Members of NIST’s Information Security and Privacy Advisory Board expressed concern about expanding the agency’s mission during a meeting Wednesday—especially during a period of flux as agencies rush to implement new requirements included in a cybersecurity executive order President Donald Trump issued in May.

ISPAB members discussed penning a letter to executive branch officials urging caution about expanding NIST’s traditional mission but did reach a final decision.

A Science Committee staffer told board members in March that NIST should be auditing federal cybersecurity because other agencies are not.

NIST remains on track with a series of reports required by the cybersecurity executive order, officials told board members. Among other requirements, that order directed federal agencies to use the cybersecurity framework NIST developed for the private sector as part of their cybersecurity checklist.

NIST posted draft guidance soon after the president’s order was released that outlines ways agencies could align the cybersecurity framework with their current mandates under the Federal Information Security Management Act. That document is open for public comments through the end of the week.

Public Identity Management Among Likely Cuts in Trump Budget

Trump’s 2018 fiscal year budget request cut funding across NIST’s research components by 13 percent, but cyber research is only down 9 percent, Charles Romine, director of NIST’s Information Technology Laboratory, told board members.

Cybersecurity makes up just over half of the IT lab’s $114 million research budget in the 2018 budget at $60 million. 

NIST’s plan is to organize those cuts to retain funding for major government priorities and to allow dips for programs that are near the end of their life cycle or that are less central to NIST’s main mission, Romine said.

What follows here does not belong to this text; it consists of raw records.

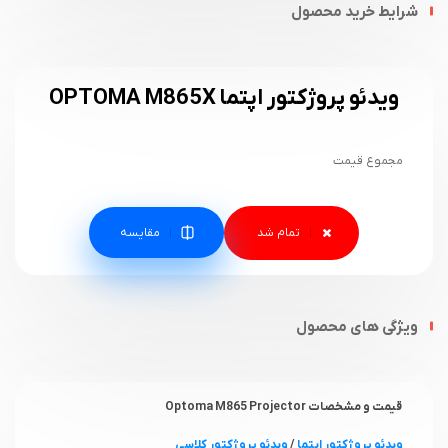
شرایط خرید محصول
ویدئو پروژکتور اپتما OPTOMA M865X
مجموع قیمت
مقایسه
ویژگی های محصول
قیمت و مشخصات Optoma M865 Projector
ویدئو پروژکتور اپتما
/
ویدئو پروژکتور کلاسی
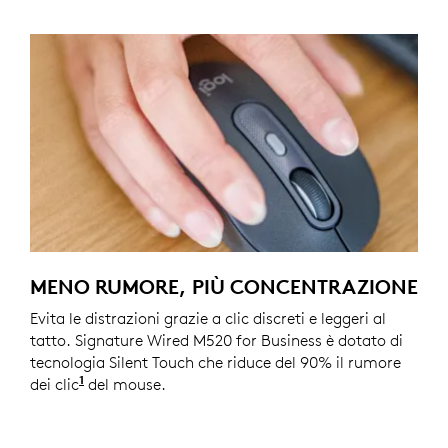
MENO RUMORE, PIÙ CONCENTRAZIONE
Evita le distrazioni grazie a clic discreti e leggeri al
tatto. Signature Wired M520 for Business è dotato di
tecnologia Silent Touch che riduce del 90% il rumore
1
dei clic
Il rumore dei clic è stato ridotto di oltre il 90
del mouse.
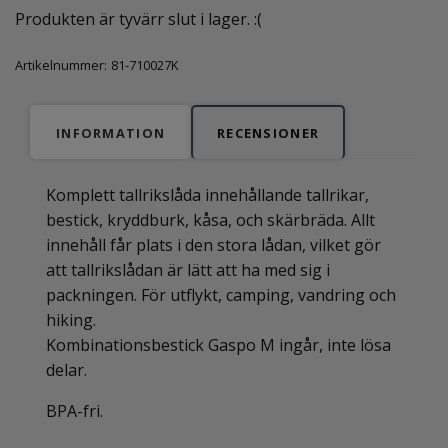
Produkten är tyvärr slut i lager. :(
Artikelnummer:
81-710027K
INFORMATION
RECENSIONER
Komplett tallrikslåda innehållande tallrikar,
bestick, kryddburk, kåsa, och skärbräda. Allt
innehåll får plats i den stora lådan, vilket gör
att tallrikslådan är lätt att ha med sig i
packningen. För utflykt, camping, vandring och
hiking.
Kombinationsbestick Gaspo M ingår, inte lösa
delar.
BPA-fri.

Among programs slated for a likely cut in funding is the Trusted Identities Group, a successor to NIST’s National Strategy for Trusted Identities in Cyberspace, Romine told Nextgov. The Trusted Identities Group funds pilot programs related to online identity verification among other projects.

Parsing the Moderates

This summer, NIST hopes to release the fifth revision of its publication that recommends security controls for federal information systems—the technical title is NIST Special Publication 800-53—Ron Ross, a NIST fellow focused on cybersecurity, told board members.

One update in the new revision, Ross said, is that NIST will recommend that instead of simply categorizing information systems as having low, moderate and high importance for security, the agency will suggest breaking up the moderate level into low-moderate, moderate-moderate and high-moderate levels.

About 70 percent of information systems are categorized as moderate impact, Ross said, so the new division will help agencies make more nuanced decisions about how to balance security, cost and efficiency in those systems, including choosing which ones can be safely migrated to computer clouds.